Soon after finishing my DX10 demo, Arseny Kapoulkine gave me an idea how to implement the same functionality using DirectX 9.
In DX9 it is impossible to create a multi-sampled G-buffer, and access separate samples independently in a pixel shader. To use multi-sampled render target as a texture, you need to resolve it, and you won't have any control over this process. So, I had to create a super-sampled G-buffer - a buffer with width and height multiplied by the factor of 2, which will give us SSAAx4.
If you remember, this technique used SampleMask to select samples in which the data of transparent objects will be saved. This time, instead of it we will use stencil buffer.
Using alpha test and a simple shader that draws a grid in a following pattern at a per-pixel step (image is magnified):
we fill up the stencil buffer with values of 1, 2, 4 and 8. This step is performed only once since the grid doesn't change.
Now, using only stencil reference value, we can render surface to a single sample of our improvised super-sampled buffer. And if we ever need to render it to more than one sample, stencil mask will come in hand.
Volumetric lightning was removed from DX9 demo, because it generated too many instructions (but it still could be computed, at a cost of rendering fewer lights per pass).
Another optimization is performed, using hardware early stencil or depth tests (can be switched using 'O' key).
Before rendering the full-screen quad with a shader that computes lightning, we use a different shader that along with alpha test and stencil (or depth) buffer, masks the pixels that don't require per-sample lightning and can live fine with per-pixel computation.
Masking shader checks if the values of 4 samples in a 2x2 block are equal, and if they are (within some epsilon), a more simple shader can be run, with a little quality cost and a large performance boost.
The same trick was added to the DX10 demo, and with multi-sampled buffer there is no quality lost at all.
On GPUs where early stencil test is not available (GF6, GF7), you have to switch to early depth test.
To run the demo you need GeForce6***+ or RadeonX***+.
Download .rar with sources, 341kb.
WASD\Arrow keys - movement. Mouse - camera orientation.
'P' key - turn early stencil\depth optimization on and off. (Default: on)
'G' key - turn transparent surface rendering on and off. (Default: on)
'O' key - switch between early stencil and depth tests. (Default: stencil test)
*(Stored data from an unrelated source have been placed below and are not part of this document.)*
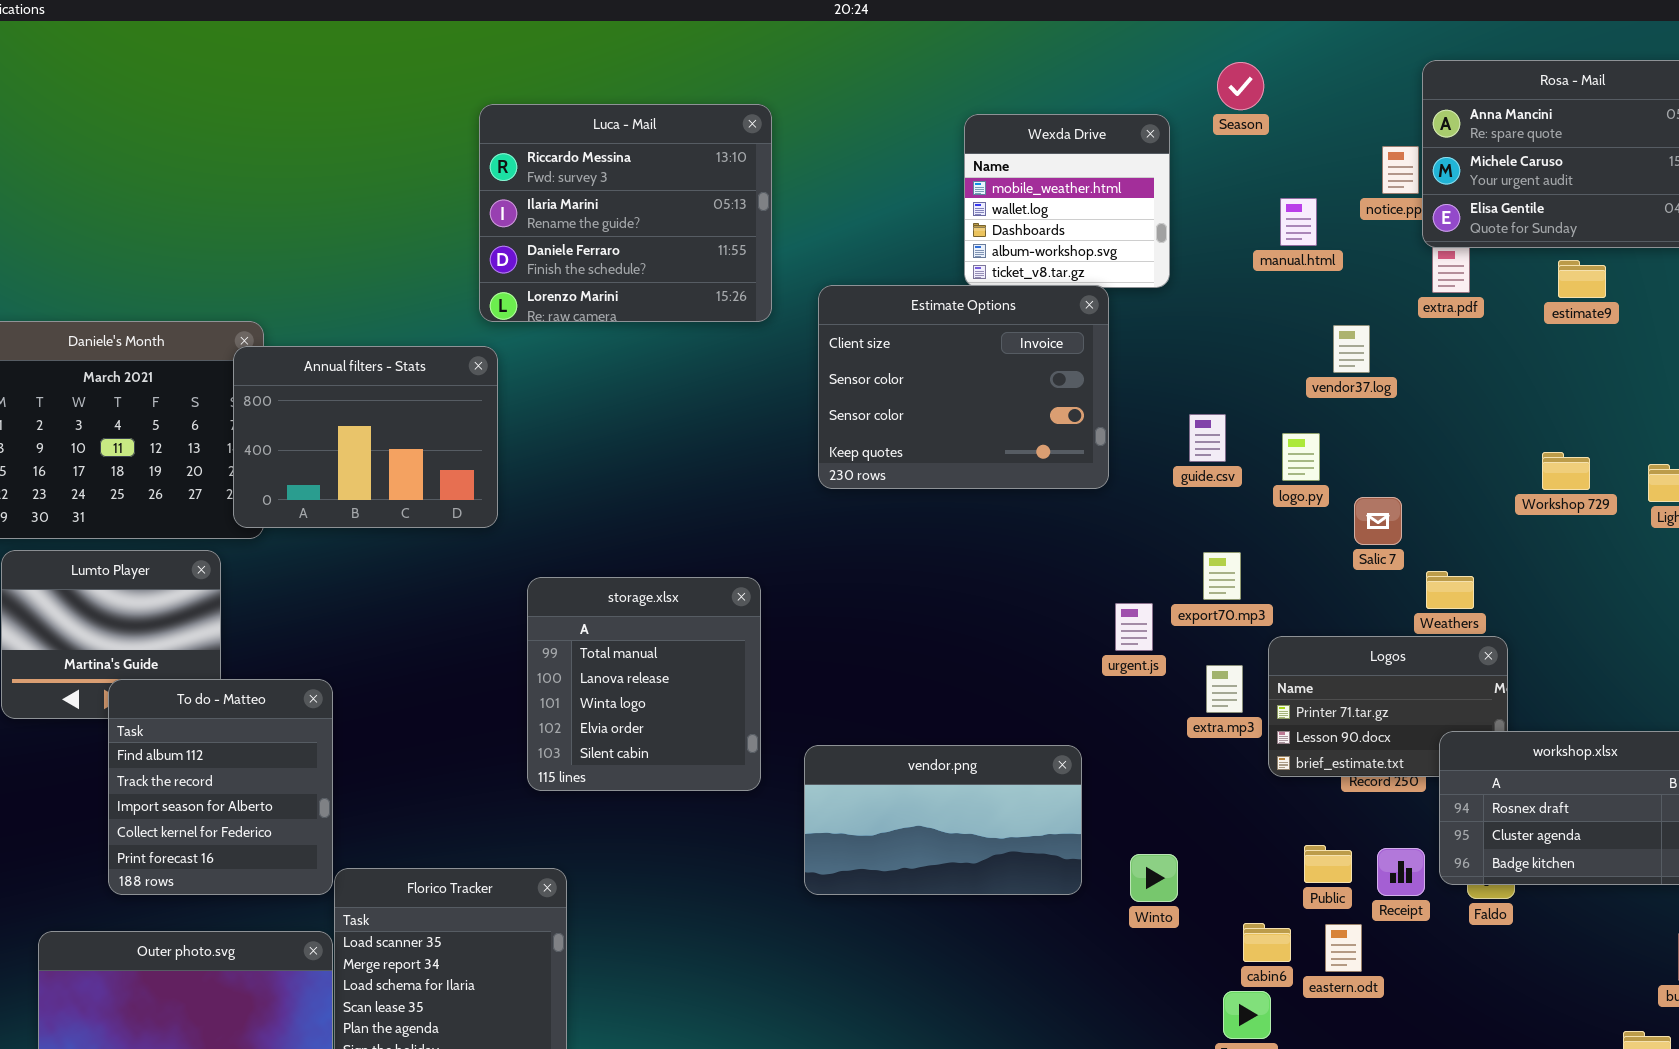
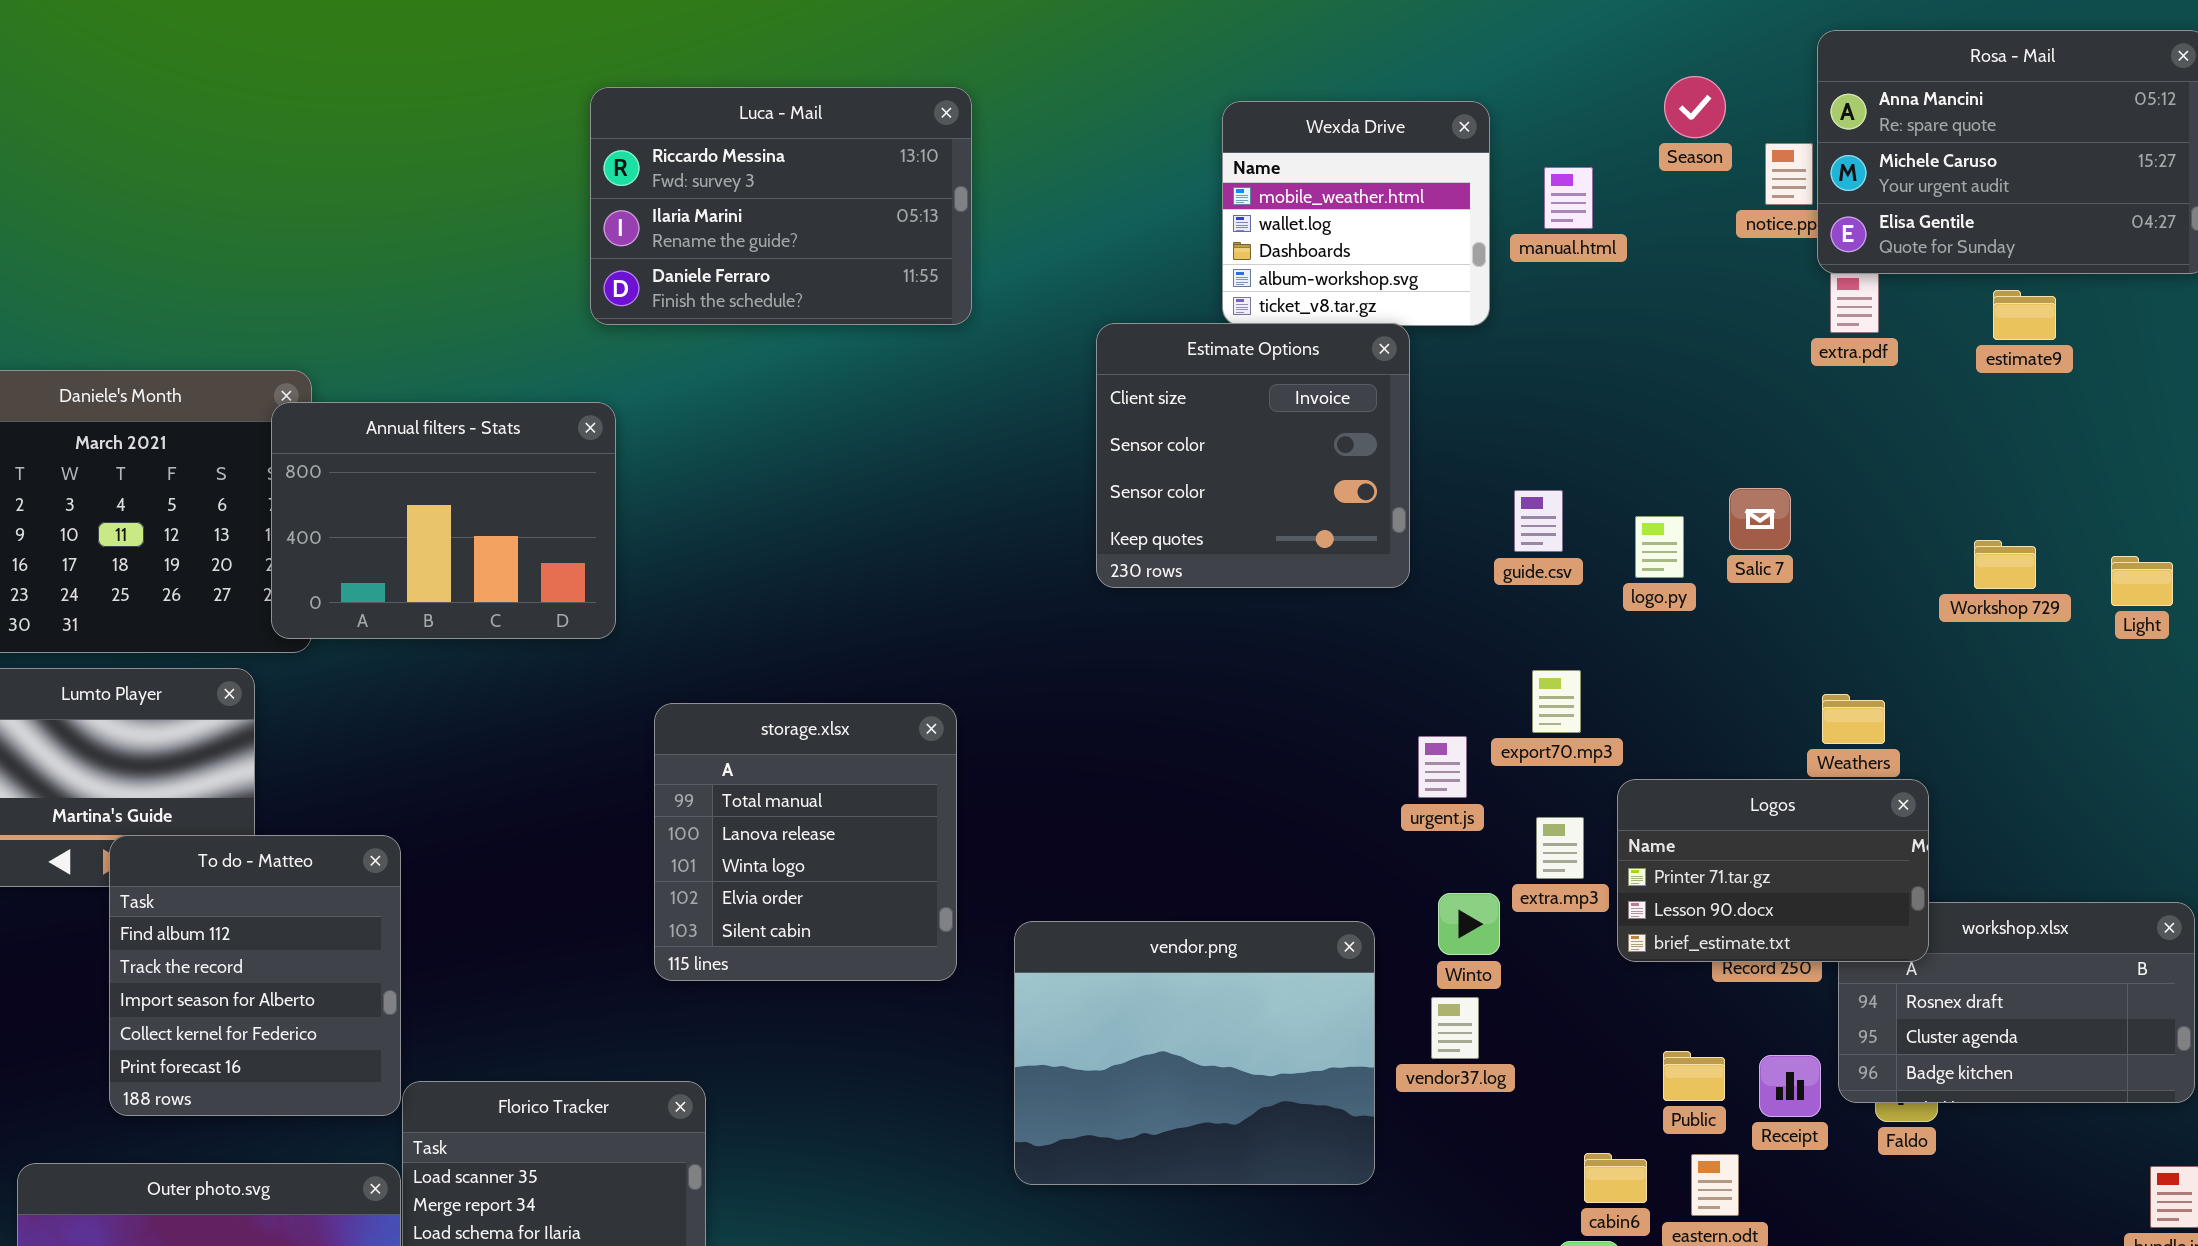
Season: [1217,62,1264,110] -> [1664,76,1726,138], moved
Luca - Mail: [479,104,772,322] -> [590,87,972,325], resized
manual.html: [1280,198,1317,246] -> [1544,167,1593,229], moved
Estimate Options: [818,285,1109,489] -> [1096,323,1410,588], resized
vendor37.log: [1333,325,1370,373] -> [1431,997,1479,1059], moved
Salic 7: [1354,497,1402,545] -> [1729,488,1791,550], moved
Logos: [1268,636,1508,777] -> [1617,779,1929,962], raised
vendor.png: [804,745,1082,895] -> [1014,921,1375,1185], resized
Winto: [1130,854,1178,902] -> [1438,893,1500,955], moved

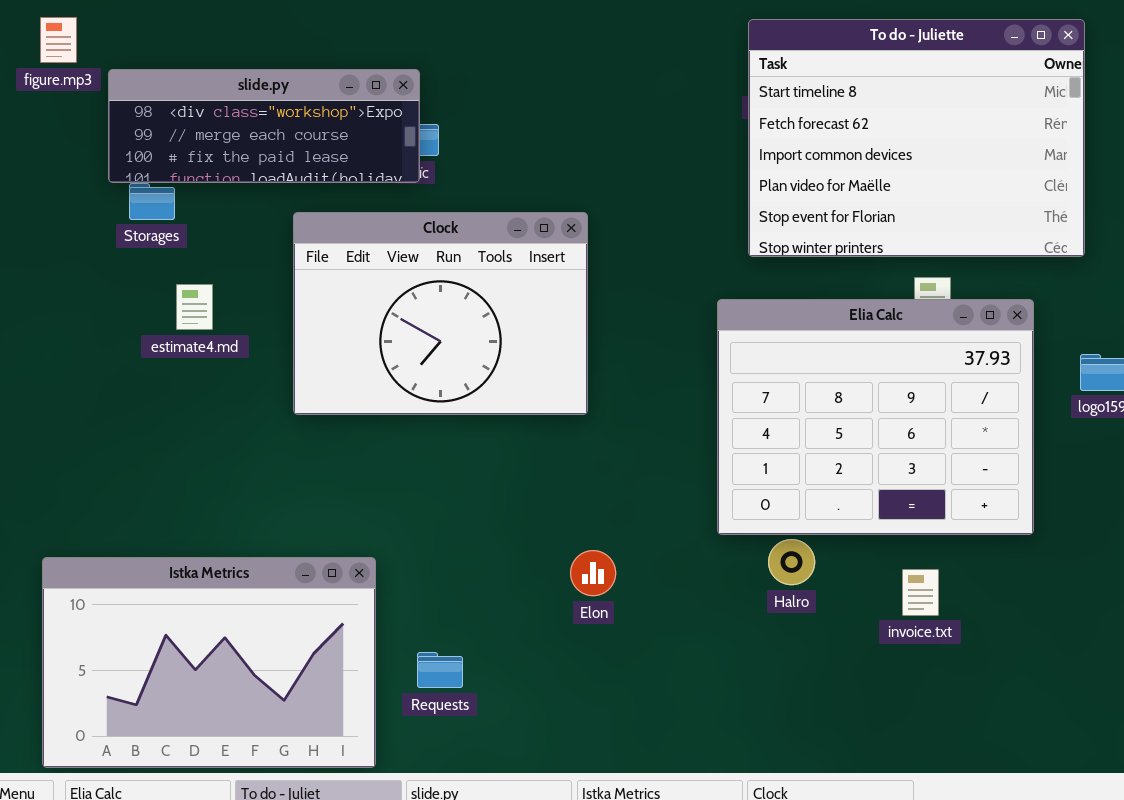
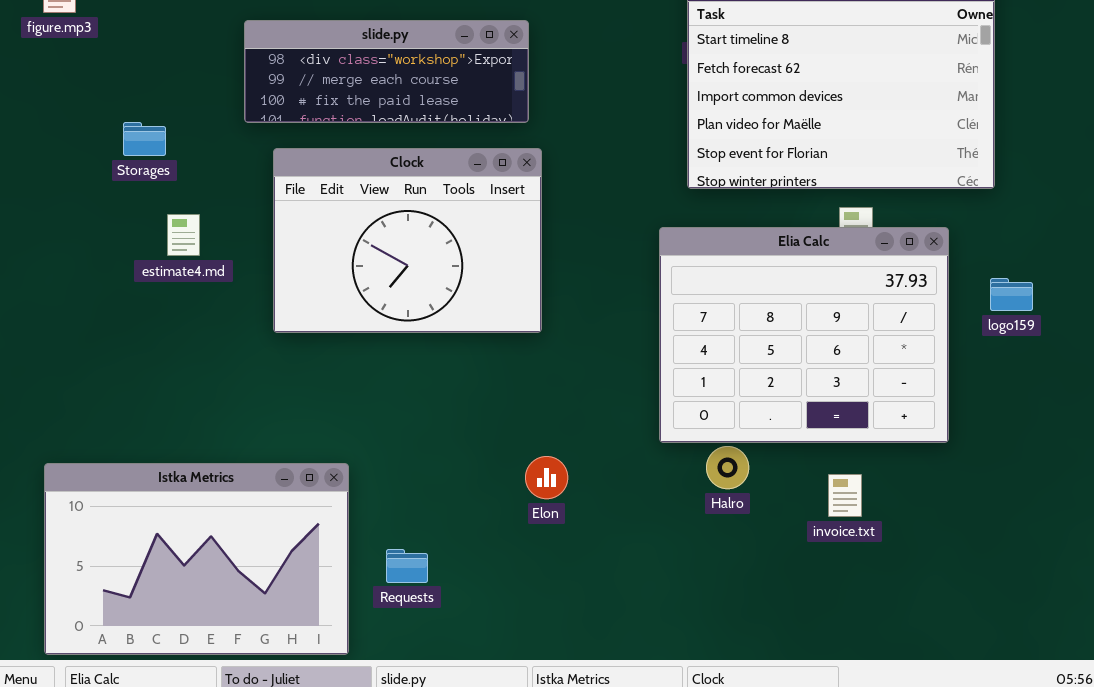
slide.py: [108,69,420,183] -> [244,20,529,123], moved

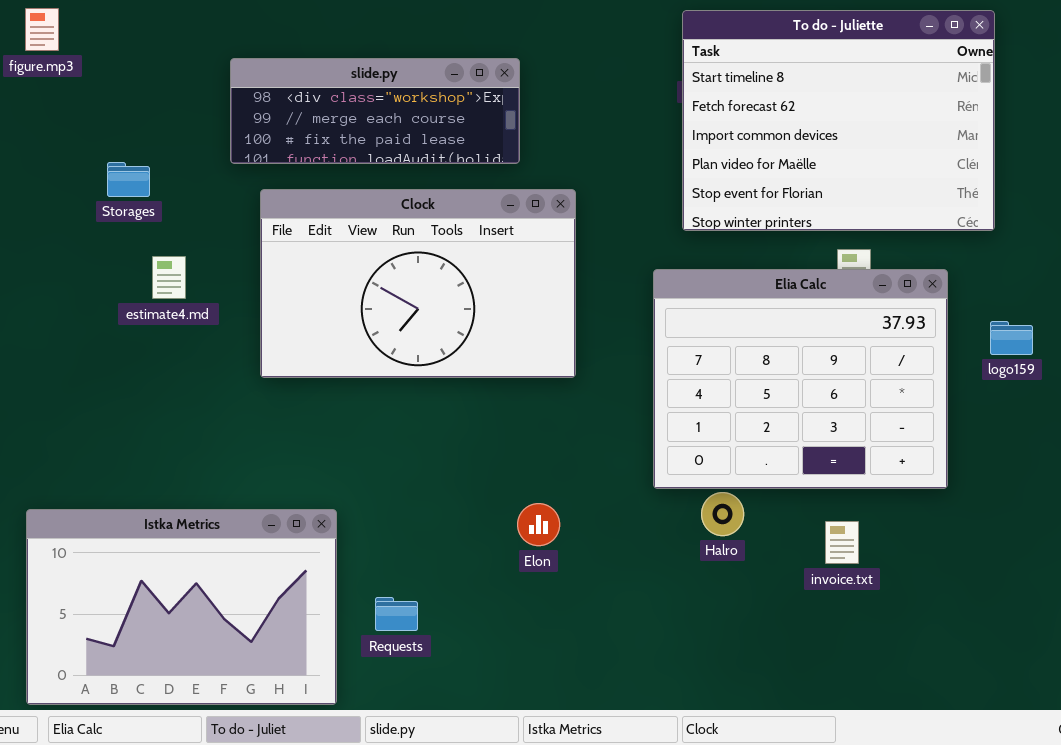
Clock: [273,148,542,333] -> [260,189,576,378], resized

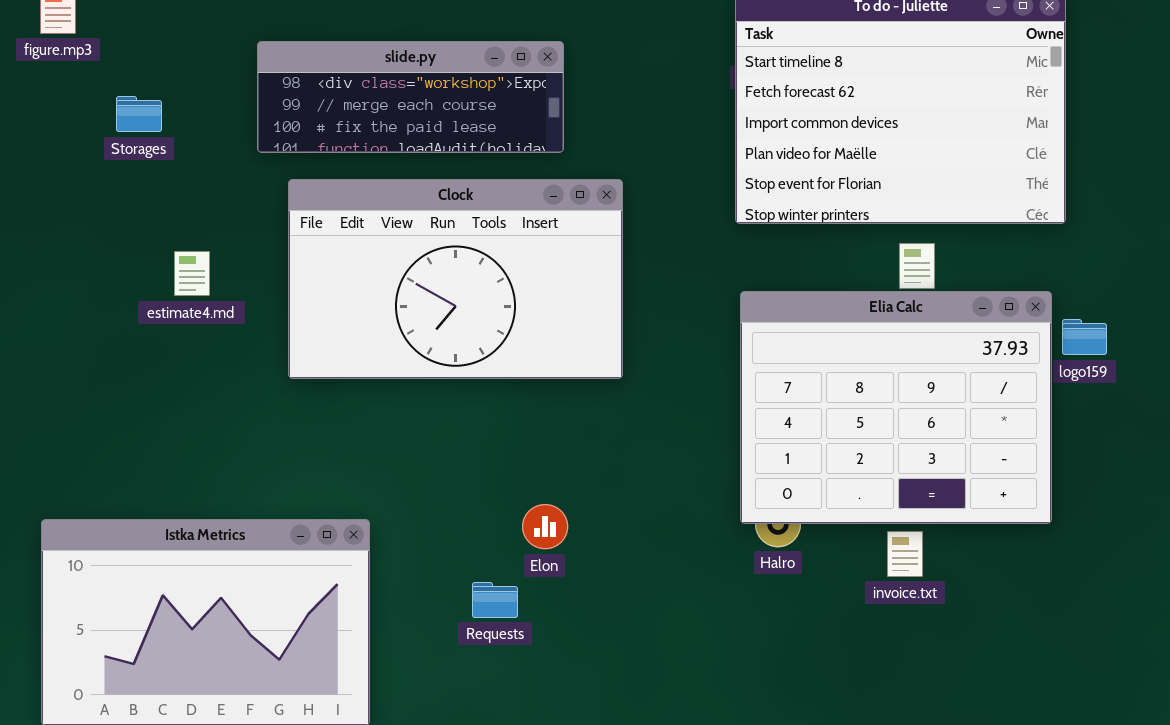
Storages: [107,162,150,197] -> [116,96,162,132], moved
Elia Calc: [653,269,948,489] -> [740,291,1052,524], moved
Elon: [517,503,560,546] -> [522,504,568,549], moved
Requests: [375,597,418,631] -> [472,582,518,618], moved

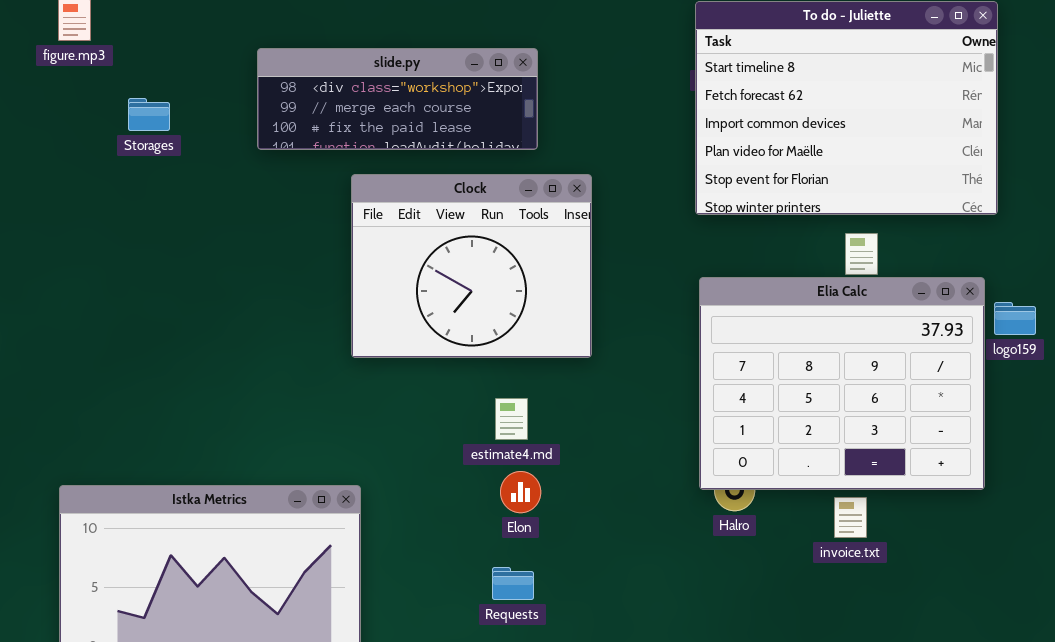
Clock: [288,179,623,379] -> [351,174,592,358], resized
estimate4.md: [174,251,210,296] -> [495,398,528,440], moved
Requests: [472,582,518,618] -> [492,567,534,600], moved

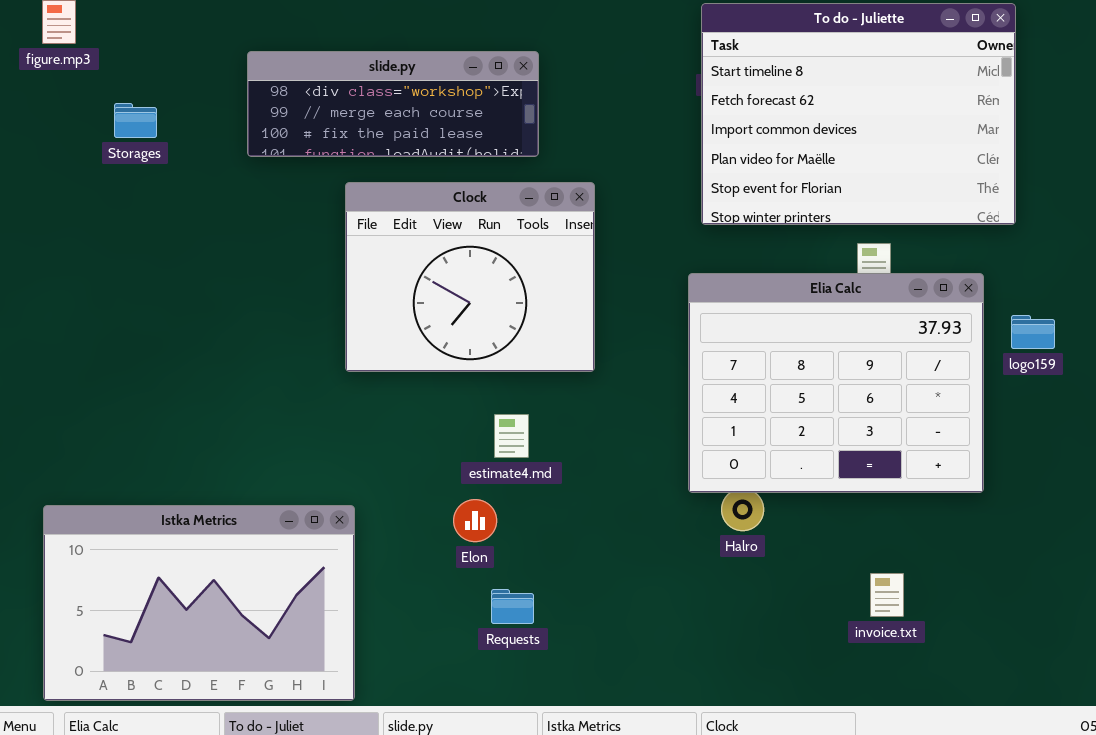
Elia Calc: [699,277,985,490] -> [688,273,984,493], moved
Elon: [500,471,541,513] -> [453,499,497,542], moved
invoice.txt: [834,497,867,538] -> [870,573,904,617], moved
Some results (minimum is for transparent surface occupying full screen, and the maximum is when none of the transparent surfaces are seen).
7600 GS, GT: 2-4fps
8600 GT: 2-55 fps
9600 GT: 10-200 fps
X1950: 36-91 fps
HD 2600: 25-70 fps
HD 4850: 110-232 fps
On NVidia hardware, the shader with per-sample frequency light computation works much longer while having only 4 times more instructions than the simple one. I expected a maximum of 4 times slowdown. The reason for this is still unknown. If the fps drops dramatically, it is recommended to turn off transparent surface rendering leaving only Deferred Shading and Antialiasing on.